«Una ferita nel cuore dell’Africa che continua a sanguinare». Così Anna Pozzi descrive la Repubblica Democratica del Congo, il Paese a cavallo dell’Equatore che dalla fine del ‘900 a oggi è stato il crocevia di alcune tra le vicende più cruciali non solo dell’Africa ma del mondo intero.
Giornalista, classe 1970, Anna Pozzi è redattrice redattrice della rivista del Pime “Mondo e missione” nonché collaboratrice di numerose testate missionarie.
Anna, nelle scorse settimane sono giunte notizie dei primi arresti legati all’uccisione del diplomatico italiano Luca Attanasio, nel Nord del Kivu, una regione tra le più pericolose del continente. Quali sono le ragioni di questa instabilità?

-.-.-

COMPITO DA SVOLGERE: Continua il testo sulla Repubblica Democratica del Congo partendo dalla sua ultima frase.

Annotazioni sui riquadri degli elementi
-.-.-

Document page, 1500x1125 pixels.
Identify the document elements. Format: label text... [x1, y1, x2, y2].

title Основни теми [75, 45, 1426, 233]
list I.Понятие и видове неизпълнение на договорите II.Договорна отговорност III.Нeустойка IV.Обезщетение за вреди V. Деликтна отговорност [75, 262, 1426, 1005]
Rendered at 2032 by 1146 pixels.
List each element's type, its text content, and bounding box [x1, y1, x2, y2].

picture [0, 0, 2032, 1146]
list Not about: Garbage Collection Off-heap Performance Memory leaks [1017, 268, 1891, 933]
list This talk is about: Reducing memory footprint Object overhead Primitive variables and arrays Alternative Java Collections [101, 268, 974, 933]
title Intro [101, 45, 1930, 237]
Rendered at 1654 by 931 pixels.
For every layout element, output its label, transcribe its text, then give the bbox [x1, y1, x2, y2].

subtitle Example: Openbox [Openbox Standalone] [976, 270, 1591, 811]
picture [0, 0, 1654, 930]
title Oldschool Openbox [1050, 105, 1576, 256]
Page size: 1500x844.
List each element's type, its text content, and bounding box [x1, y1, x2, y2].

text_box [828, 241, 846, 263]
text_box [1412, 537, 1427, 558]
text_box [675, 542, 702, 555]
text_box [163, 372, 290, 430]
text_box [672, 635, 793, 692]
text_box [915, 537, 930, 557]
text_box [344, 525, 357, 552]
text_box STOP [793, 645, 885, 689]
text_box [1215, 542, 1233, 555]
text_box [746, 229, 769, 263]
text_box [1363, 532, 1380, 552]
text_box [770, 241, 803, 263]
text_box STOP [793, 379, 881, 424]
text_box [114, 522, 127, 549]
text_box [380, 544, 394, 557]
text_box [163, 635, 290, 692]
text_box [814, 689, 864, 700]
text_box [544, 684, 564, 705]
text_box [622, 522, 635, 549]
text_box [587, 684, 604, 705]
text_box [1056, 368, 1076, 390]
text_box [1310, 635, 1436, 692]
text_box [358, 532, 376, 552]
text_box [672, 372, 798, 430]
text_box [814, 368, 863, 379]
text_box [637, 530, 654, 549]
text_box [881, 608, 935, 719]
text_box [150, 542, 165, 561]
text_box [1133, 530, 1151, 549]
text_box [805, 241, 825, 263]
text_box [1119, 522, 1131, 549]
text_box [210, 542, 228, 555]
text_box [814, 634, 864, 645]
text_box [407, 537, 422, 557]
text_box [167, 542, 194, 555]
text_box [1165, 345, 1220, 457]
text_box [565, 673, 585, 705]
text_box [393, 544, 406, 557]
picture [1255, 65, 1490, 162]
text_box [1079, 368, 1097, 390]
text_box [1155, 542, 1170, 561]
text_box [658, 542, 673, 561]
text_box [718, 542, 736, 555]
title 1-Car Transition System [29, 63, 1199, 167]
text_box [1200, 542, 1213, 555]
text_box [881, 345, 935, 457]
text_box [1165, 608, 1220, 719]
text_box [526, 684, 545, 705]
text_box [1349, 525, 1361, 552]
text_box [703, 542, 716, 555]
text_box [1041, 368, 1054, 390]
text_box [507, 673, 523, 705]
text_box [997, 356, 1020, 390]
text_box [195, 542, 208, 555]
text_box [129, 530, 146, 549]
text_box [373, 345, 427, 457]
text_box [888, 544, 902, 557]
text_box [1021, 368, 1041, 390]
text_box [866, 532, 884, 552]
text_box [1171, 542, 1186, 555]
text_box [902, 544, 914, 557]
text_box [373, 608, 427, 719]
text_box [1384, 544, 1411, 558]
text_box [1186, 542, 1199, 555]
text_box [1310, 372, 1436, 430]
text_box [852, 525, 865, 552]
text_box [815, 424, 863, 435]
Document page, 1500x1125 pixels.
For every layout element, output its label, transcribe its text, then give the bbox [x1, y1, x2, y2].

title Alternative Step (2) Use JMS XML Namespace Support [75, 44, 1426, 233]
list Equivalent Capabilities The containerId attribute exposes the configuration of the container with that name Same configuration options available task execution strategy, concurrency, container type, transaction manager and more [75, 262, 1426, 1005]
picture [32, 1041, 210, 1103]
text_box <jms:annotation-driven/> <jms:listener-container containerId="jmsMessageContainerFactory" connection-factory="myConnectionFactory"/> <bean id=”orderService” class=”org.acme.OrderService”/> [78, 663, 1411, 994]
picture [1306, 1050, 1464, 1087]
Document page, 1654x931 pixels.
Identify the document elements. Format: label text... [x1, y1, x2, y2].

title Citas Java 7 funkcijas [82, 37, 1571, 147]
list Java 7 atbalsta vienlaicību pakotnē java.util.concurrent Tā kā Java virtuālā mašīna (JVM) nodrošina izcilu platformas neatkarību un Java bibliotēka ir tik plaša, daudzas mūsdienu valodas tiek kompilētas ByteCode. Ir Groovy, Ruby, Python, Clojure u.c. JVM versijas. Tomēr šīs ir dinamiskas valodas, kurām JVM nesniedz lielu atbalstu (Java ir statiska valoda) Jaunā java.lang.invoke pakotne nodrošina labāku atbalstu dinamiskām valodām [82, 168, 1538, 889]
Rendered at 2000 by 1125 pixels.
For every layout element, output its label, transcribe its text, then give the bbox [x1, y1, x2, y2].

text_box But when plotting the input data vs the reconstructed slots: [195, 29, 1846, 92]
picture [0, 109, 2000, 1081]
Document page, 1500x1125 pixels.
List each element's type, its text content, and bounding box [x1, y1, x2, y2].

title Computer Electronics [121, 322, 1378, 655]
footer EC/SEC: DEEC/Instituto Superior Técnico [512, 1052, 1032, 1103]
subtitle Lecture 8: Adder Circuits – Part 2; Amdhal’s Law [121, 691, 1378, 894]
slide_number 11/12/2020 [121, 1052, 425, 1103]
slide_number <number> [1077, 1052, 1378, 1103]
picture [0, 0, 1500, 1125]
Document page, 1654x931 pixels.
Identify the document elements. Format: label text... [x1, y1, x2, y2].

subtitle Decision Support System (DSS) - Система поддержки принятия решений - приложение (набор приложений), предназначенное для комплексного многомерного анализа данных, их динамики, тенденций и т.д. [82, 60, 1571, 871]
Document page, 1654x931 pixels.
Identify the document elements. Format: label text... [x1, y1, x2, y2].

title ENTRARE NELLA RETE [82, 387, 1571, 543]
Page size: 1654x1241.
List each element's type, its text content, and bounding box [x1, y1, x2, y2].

-.-.-

LA RISPOSTA:
«All’indomani del genocidio in Ruanda, nel 1994, una parte del conflitto si è spostata oltre il confine, nella regione del Kivu, dove erano riparati i fuggischi hutu dopo che i tutsi avevano riconquistato il Paese. Da lì sono iniziati 25 anni di caos e destabilizzazione, funzionali allo sfruttamento delle materie prime dell’area. Si tratta di un conflitto endemico che ha provocato 6 milioni di morti, 4 milioni di profughi, centinaia di migliaia di donne brutalmente violentate. Questo senza considerare le conseguenze indirette: sono venuti meno il diritto alla salute e all’istruzione, ipoteche per il futuro pesantissime».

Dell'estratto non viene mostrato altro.